> [Supplied text]
————

- Born: 1917 Arizona
- Died: 1986 (aged 68–69)
- Other name: Refugio Sanchez
- Occupations: Actor, photographer

= Ref Sanchez =

American photographer and actor

Ref Sanchez (born Refugio Sanchez, 1917–1986) was an American actor who appeared mostly in television shows in smaller acting parts. He worked as a fashion photographer in the 1950s through the 1970s.

==Early life==
Sanchez was the son of Cruz Sanchez and Julia Sanchez, both from Durango, Mexico. The family migrated from Mexico to Los Angeles, bringing with them older brother Jose Guadalupe. After arriving in Los Angeles the family grew to include siblings Josefina, Pablo (Paul), and Manuela Helen (Nellie). Sanchez attended Los Angeles schools and graduated from Lincoln High School. He attended trade schools and Los Angeles City College. Sanchez was stationed in the Philippines and Guam during World War II, where he took photographs of the native people and outdoor scenes.

==Photography==
After the war Sanchez started his own photography studio in Hollywood. He worked on fashion assignments for Los Angeles department stores such as May Company, Robinsons, and Bullocks. Sanchez also did other types of fashion photography as well as publicity shots.

==Television and film==
Sanchez was working on studio still shots when he got the opportunity to do small parts on TV shows such as Bonanza, Maverick, Alias Smith and Jones, Get Smart, Baretta, and a few other shows. He appeared in the movie Let's Kill Uncle before Uncle Kills Us (1966) and in the Woody Allen picture Everything You Always Wanted to Know About Sex* (*But Were Afraid to Ask) (1972).

==Legacy==
Sanchez died in 1986 of brain cancer, and left behind a widow named Virginia. In October 2005 his photo collection, spanning a career of forty years, was donated to California State University, Northridge, through the efforts of his niece Patricia Keener and Sesar Carreno, an alumnus of CSUN. The Ref Sanchez photo collection is housed at Cal State Northridge Library in the Urban Studies Center.

————

> [Dataset extract]

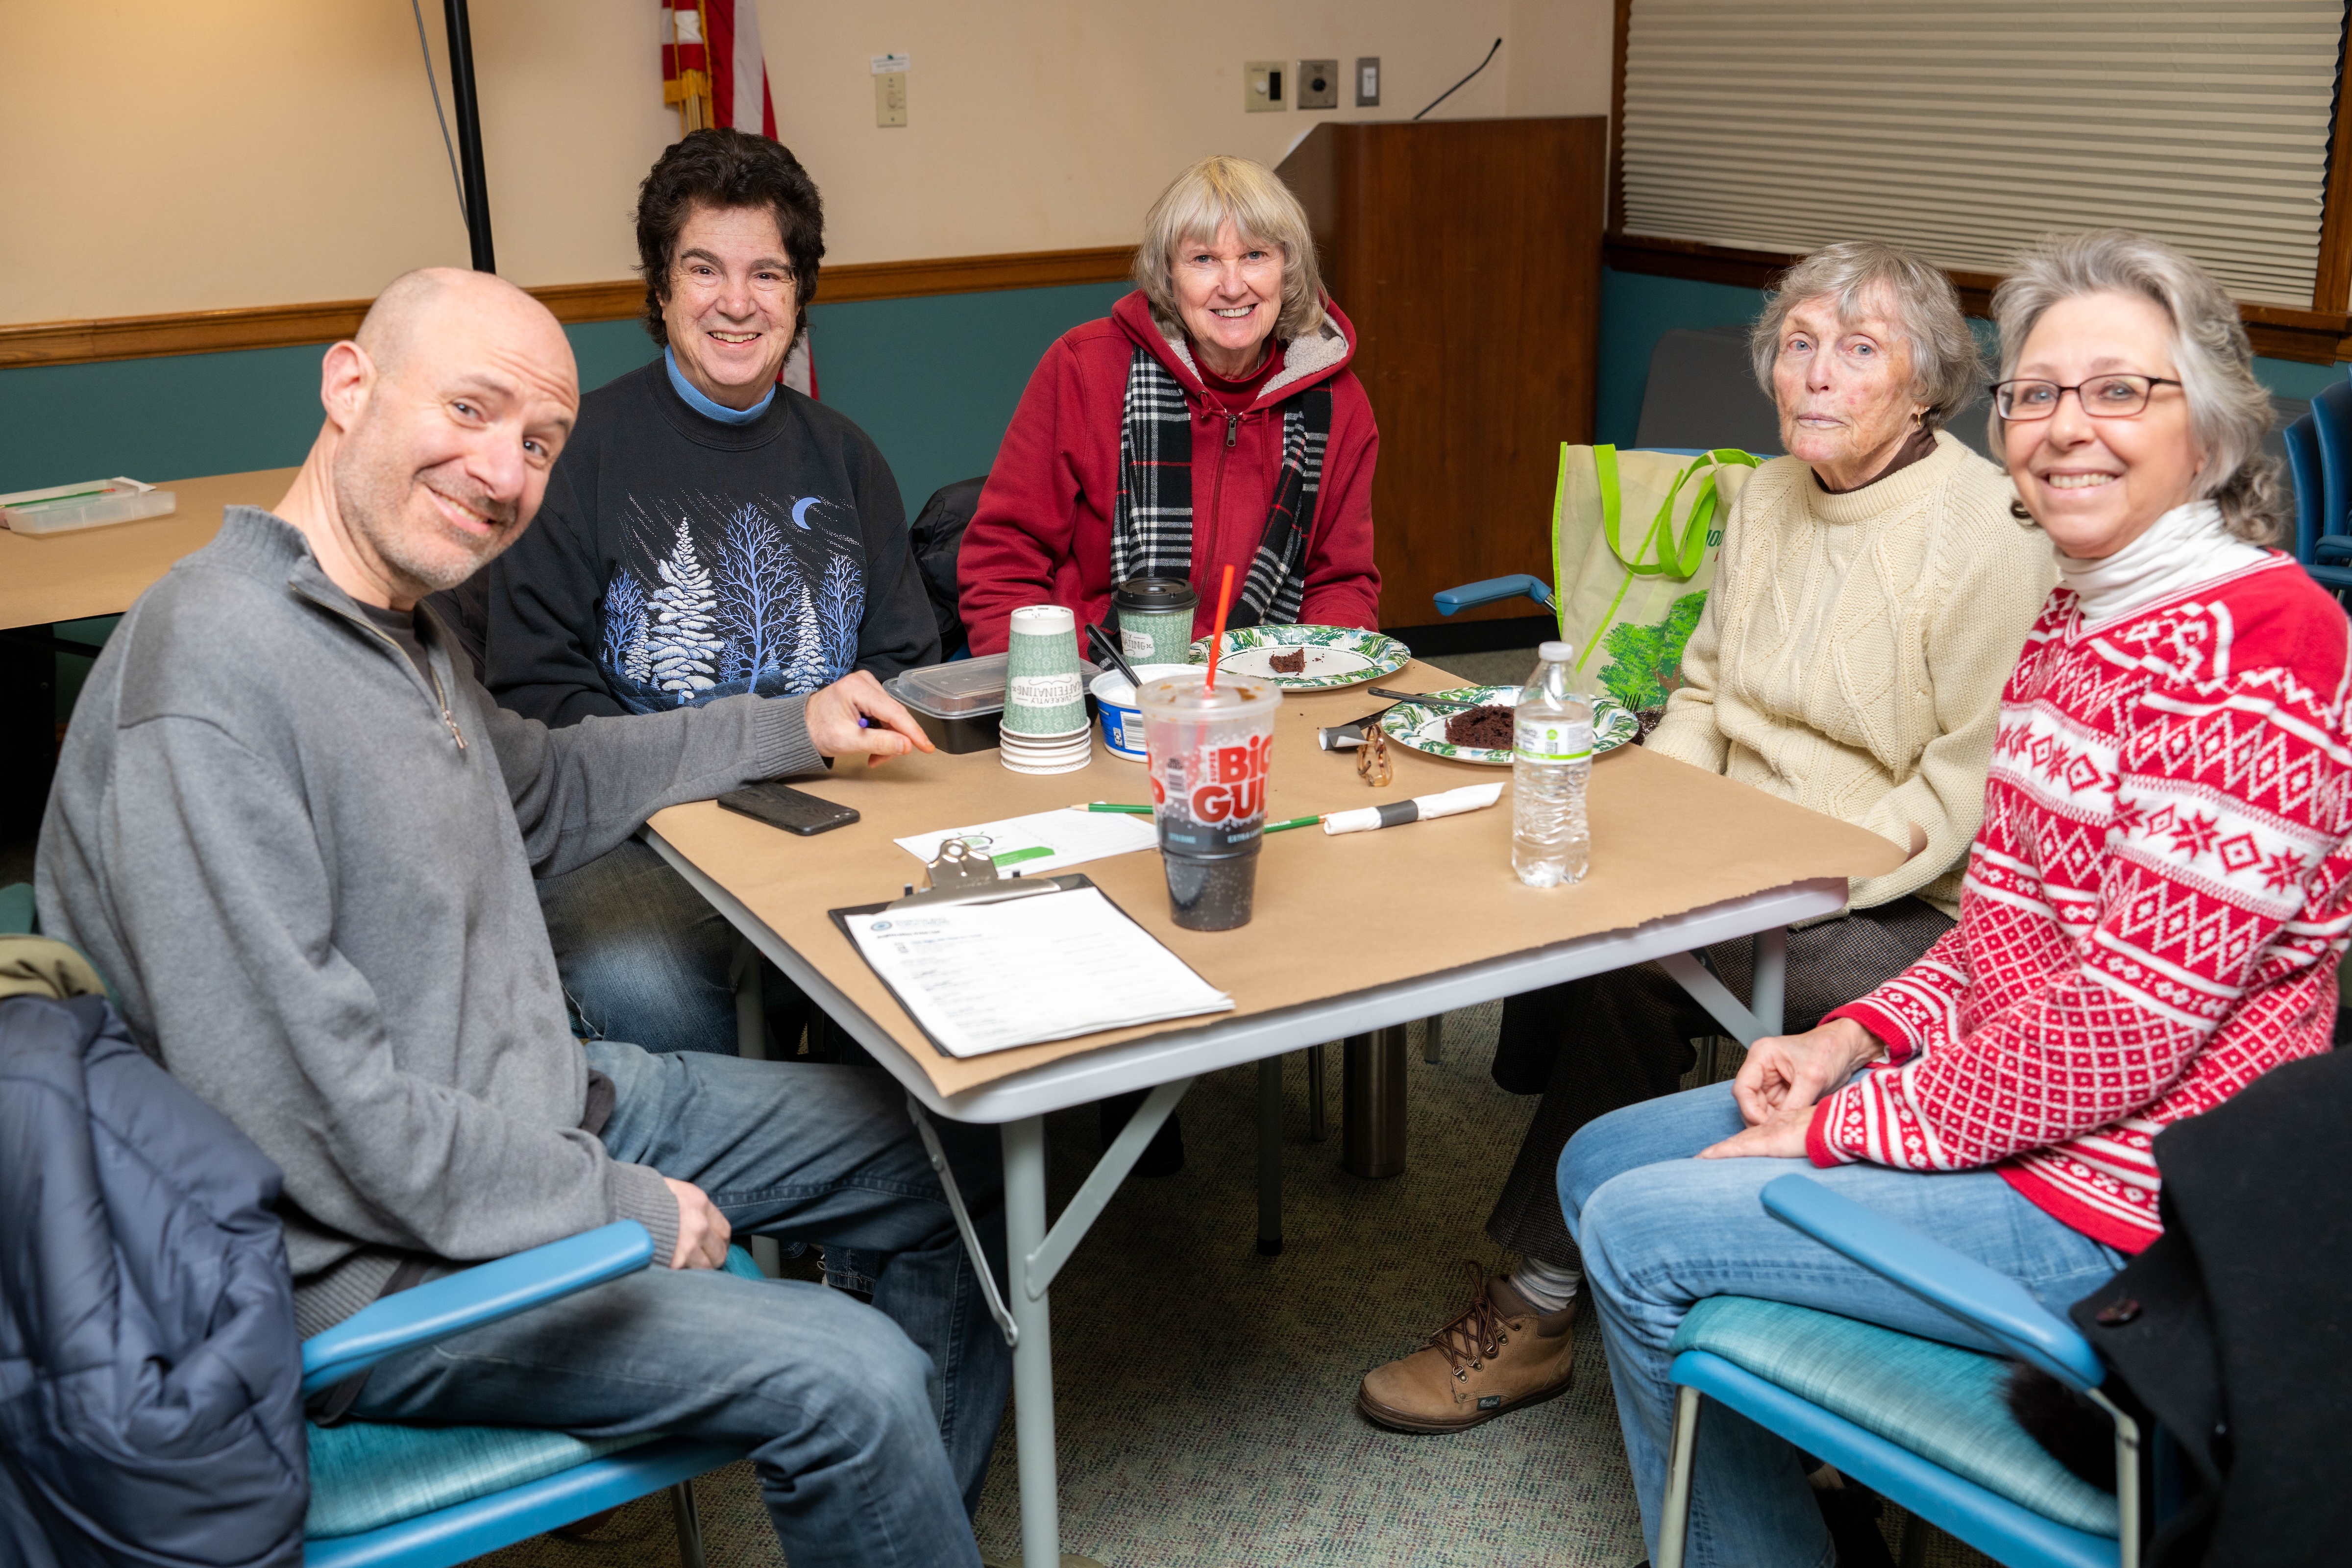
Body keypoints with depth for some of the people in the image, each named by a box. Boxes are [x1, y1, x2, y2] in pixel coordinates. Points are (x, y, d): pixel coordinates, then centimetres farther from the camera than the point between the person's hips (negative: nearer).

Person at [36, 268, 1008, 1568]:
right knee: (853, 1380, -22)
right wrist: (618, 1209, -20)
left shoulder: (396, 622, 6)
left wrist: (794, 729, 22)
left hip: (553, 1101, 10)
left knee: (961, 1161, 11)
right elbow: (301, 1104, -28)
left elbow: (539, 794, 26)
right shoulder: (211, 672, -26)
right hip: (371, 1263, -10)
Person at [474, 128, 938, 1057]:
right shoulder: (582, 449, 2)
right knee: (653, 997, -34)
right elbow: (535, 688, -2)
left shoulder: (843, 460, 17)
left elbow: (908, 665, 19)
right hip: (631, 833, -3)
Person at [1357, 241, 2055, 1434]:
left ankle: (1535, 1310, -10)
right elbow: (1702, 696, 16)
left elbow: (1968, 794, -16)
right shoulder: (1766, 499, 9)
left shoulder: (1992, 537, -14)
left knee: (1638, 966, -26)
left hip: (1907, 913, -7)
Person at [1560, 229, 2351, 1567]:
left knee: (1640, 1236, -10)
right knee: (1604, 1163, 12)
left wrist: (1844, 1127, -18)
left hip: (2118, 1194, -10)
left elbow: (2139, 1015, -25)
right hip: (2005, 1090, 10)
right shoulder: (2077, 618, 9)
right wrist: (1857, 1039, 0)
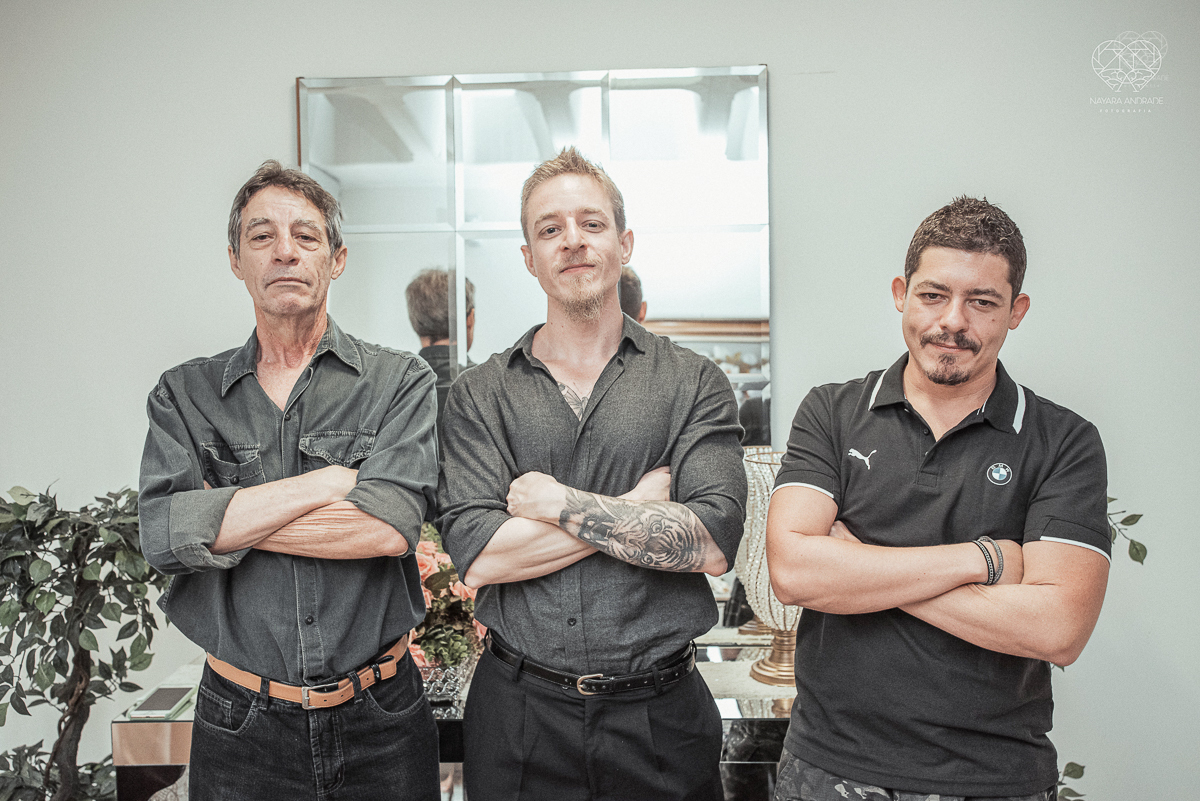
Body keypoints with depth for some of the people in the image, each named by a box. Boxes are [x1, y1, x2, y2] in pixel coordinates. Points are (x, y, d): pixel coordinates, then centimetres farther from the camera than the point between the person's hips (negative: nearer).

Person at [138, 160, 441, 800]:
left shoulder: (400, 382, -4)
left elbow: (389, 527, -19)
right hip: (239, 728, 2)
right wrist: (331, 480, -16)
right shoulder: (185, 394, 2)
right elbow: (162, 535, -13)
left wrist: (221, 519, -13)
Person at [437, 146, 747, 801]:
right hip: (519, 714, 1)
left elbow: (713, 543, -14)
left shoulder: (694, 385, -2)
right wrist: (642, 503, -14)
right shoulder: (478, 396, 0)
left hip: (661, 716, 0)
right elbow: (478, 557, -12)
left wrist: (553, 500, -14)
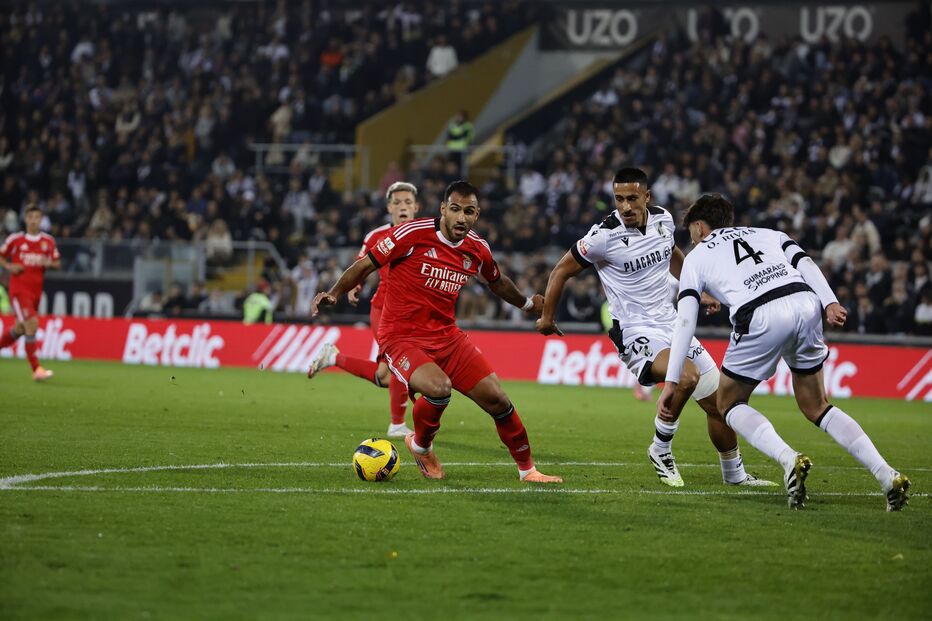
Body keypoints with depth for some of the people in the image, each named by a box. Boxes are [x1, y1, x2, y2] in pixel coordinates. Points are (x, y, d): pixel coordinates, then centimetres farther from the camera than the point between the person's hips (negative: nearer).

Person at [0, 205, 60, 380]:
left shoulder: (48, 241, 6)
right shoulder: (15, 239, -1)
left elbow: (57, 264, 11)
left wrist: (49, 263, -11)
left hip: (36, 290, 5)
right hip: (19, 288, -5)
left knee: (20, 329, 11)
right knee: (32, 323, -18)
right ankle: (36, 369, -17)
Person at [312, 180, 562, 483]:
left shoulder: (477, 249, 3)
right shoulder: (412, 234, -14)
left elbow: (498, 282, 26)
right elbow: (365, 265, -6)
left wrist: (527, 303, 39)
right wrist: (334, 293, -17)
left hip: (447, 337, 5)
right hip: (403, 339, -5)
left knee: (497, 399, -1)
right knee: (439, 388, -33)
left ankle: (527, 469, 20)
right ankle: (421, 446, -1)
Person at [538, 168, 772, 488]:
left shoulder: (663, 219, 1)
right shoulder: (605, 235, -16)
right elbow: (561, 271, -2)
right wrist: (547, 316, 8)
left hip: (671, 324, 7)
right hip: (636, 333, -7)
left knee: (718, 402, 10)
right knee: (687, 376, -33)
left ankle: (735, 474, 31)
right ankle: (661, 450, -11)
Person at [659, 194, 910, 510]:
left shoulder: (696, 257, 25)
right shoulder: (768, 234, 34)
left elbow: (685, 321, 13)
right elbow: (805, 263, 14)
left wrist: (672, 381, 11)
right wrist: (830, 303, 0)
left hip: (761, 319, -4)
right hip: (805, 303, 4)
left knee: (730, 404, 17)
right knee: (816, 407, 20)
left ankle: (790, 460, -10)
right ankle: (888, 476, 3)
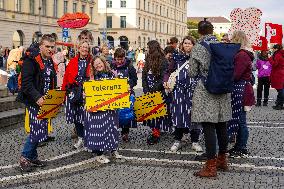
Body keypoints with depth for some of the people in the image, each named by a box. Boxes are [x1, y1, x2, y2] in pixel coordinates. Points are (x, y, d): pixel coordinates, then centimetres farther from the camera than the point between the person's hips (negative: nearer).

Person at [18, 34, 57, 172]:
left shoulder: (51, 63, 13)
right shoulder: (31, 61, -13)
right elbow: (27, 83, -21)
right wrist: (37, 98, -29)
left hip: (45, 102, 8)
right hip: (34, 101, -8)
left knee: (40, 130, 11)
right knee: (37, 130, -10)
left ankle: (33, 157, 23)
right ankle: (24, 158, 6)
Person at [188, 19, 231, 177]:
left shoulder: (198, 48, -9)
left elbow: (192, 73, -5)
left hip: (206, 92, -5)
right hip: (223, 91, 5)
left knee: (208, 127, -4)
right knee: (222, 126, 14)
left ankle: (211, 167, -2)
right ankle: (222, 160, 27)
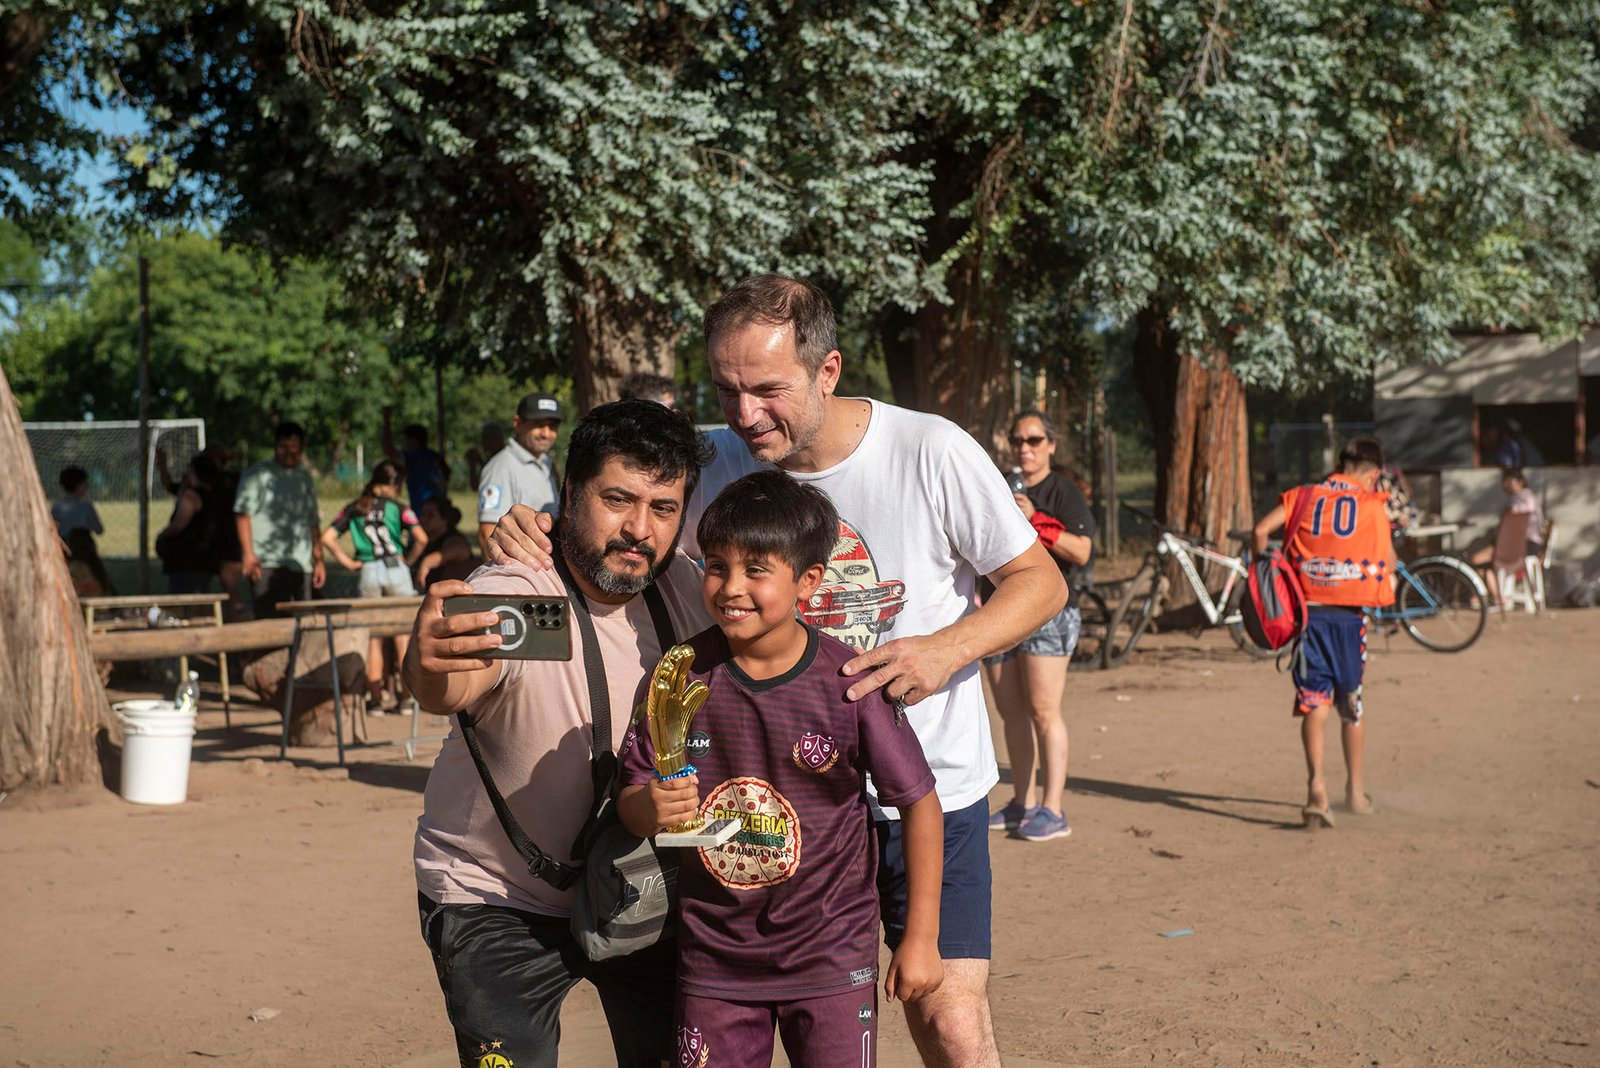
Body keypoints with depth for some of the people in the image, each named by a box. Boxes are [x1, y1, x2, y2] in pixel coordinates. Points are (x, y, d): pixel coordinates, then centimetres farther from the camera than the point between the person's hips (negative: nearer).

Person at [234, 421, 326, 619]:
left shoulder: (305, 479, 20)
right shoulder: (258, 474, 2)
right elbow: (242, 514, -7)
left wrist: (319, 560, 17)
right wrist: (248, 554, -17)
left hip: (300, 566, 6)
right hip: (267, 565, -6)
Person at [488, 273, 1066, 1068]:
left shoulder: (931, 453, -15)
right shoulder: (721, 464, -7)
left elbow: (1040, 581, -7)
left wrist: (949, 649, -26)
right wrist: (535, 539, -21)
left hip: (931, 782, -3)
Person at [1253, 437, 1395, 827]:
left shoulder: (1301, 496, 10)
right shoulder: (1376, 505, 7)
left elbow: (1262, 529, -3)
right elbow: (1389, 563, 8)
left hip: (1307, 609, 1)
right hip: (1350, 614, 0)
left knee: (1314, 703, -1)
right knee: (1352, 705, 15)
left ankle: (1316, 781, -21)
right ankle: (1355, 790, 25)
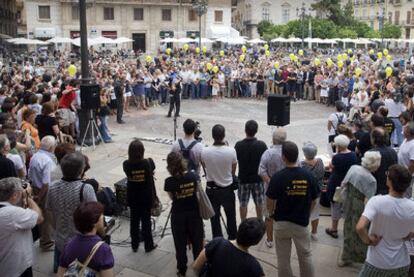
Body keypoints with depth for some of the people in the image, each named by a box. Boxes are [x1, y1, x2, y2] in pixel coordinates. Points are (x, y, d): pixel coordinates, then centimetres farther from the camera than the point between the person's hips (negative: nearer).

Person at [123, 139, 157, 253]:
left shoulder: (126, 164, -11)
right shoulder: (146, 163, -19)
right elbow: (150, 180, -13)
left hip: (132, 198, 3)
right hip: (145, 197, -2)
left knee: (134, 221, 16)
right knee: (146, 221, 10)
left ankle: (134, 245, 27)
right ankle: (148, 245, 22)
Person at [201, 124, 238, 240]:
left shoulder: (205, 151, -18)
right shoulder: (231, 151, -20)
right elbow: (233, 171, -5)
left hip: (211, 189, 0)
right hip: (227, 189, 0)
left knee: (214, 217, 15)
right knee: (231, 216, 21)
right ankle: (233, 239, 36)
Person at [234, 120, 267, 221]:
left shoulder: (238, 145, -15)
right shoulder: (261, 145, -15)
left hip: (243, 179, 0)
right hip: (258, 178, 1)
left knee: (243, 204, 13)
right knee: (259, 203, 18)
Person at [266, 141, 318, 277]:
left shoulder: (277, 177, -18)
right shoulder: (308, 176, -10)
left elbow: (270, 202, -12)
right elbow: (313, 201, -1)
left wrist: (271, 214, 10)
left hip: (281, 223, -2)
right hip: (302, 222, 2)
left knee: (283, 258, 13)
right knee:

————

> [Required action 1]
Which high school did Sanchez graduate from, according to the Ref Sanchez biography?
> [Required action 2]
Print the part of the Ref Sanchez biography that begins at "- Born: 1917" and stops after "through the 1970s.", word for word.

> [Task response 1]
Lincoln High School

> [Task response 2]
- Born: 1917 Arizona
- Died: 1986 (aged 68–69)
- Other name: Refugio Sanchez
- Occupations: Actor, photographer

= Ref Sanchez =

American photographer and actor

Ref Sanchez (born Refugio Sanchez, 1917–1986) was an American actor who appeared mostly in television shows in smaller acting parts. He worked as a fashion photographer in the 1950s through the 1970s.